I am writing some sort of histogramming function and am having trouble with bad performance due to dynamic allocations in each assignment. It boils down to the following simple problem:
julia> a=zeros(UInt16,1000000);
julia> @time for n=1:size(a,1); a[n]=mod(n,10);end
0.169991 seconds (3.00 M allocations: 61.067 MiB, 52.07% gc time, 1.82% compilation time)
julia> @time for n=1:1000000; a[n]=mod(n,10);end
0.022683 seconds (999.49 k allocations: 15.251 MiB)
Is there a way to avoid the 3 Million allocations in the middle example?
julia> function foo()
b=zeros(UInt16,1000000);
for n=1:size(b,1)
b[n]=mod(n,10)
end
end
foo (generic function with 1 method)
julia> @time foo()
0.002235 seconds (2 allocations: 1.907 MiB)
So I tried to dig deeper and it turned out that a datatype argument is at the bottom of my problem:
julia> function foo(dtype = UInt32)
b=zeros(dtype,350,20,1,128);
for n = 1:length(b)
b[n] = one(dtype)
end
end
foo (generic function with 2 methods)
julia> @time foo()
0.085849 seconds (895.49 k allocations: 17.082 MiB, 7.75% gc time)
If you replace the dtype directly by UInt32 the allocations are gone. I guess this should be handled via an proper explicit dispatch, but it is a bit odd that these allocations are appearing.

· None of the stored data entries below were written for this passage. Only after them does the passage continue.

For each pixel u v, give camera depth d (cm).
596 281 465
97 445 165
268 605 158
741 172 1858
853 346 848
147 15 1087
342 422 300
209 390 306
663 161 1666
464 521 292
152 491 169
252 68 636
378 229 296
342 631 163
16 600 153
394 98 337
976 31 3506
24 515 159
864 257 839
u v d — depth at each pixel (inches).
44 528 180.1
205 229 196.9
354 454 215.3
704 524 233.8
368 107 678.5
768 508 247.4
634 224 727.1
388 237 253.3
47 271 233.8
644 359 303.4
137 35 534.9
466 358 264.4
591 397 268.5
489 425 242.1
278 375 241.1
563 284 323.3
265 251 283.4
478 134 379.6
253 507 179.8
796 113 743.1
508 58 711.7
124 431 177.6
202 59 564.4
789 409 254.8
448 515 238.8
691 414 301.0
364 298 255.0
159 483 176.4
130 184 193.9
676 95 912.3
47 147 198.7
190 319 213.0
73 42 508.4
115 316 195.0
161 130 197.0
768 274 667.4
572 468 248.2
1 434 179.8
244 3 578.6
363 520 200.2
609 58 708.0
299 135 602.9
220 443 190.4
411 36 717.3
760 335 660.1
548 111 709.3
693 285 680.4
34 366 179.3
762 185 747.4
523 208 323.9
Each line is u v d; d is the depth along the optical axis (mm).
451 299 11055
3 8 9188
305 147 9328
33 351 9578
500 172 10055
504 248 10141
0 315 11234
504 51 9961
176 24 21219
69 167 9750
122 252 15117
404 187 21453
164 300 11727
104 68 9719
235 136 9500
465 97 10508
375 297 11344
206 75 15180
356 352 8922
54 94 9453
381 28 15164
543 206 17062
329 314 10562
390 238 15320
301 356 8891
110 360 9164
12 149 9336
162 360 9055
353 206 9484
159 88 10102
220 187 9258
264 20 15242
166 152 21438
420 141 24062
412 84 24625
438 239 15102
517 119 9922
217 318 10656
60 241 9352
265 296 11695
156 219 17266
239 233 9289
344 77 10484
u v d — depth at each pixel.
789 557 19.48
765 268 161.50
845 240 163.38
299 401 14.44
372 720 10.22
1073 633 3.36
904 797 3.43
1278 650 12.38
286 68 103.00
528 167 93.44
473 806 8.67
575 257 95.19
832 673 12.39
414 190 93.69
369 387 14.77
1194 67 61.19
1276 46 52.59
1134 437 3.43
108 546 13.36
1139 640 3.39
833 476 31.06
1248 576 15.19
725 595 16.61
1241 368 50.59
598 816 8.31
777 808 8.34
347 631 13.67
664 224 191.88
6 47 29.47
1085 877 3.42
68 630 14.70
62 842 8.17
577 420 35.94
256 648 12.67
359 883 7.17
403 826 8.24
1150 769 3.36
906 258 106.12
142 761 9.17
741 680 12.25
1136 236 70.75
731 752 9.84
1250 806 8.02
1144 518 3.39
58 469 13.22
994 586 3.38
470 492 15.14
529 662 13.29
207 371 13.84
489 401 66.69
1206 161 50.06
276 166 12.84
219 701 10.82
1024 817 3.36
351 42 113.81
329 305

At first I thought that foo was type-unstable, but since it always returns nothing::Nothing, I don’t think that satisfies the definition of type-instability. However, if you modify the function to accept a number of a specific type, then the allocation also goes away:
julia> function foo2(x = one(UInt32))
dtype = typeof(x)
b=zeros(dtype,350,20,1,128)
for n = 1:length(b)
b[n] = one(dtype)
end
end
foo2 (generic function with 2 methods)
julia> foo2(); @time foo2()
0.000715 seconds (3 allocations: 3.418 MiB)
julia> foo2(1.0); @time foo2(1.0)
0.001424 seconds (3 allocations: 6.836 MiB)
As a heuristic, Julia avoids automatically specializing on argument type parameters in three specific cases: Type , Function , and Vararg . Julia will always specialize when the argument is used within the method, but not if the argument is just passed through to another function. This usually has no performance impact at runtime and improves compiler performance. If you find it does have a performance impact at runtime in your case, you can trigger specialization by adding a type parameter to the method declaration.
You are right, but then it is all the more surprising that the function causes so many allocations. If you return b, you also obtain these allocations.
Interesting point. However it is still a bit unclear, why allocations result by just this simple assignment. Is this really unavoidable due to the resulting dynamic typing?
I didn’t mean to say that the compiler converts the program to do nothing, only that it could, in principle, do that in the not-so-distant future.
Not sure I understand the question correctly, but I don’t think this has to do with assignment. The allocations occur when allocating and initializing the array, b, and when subsequently updating its elements.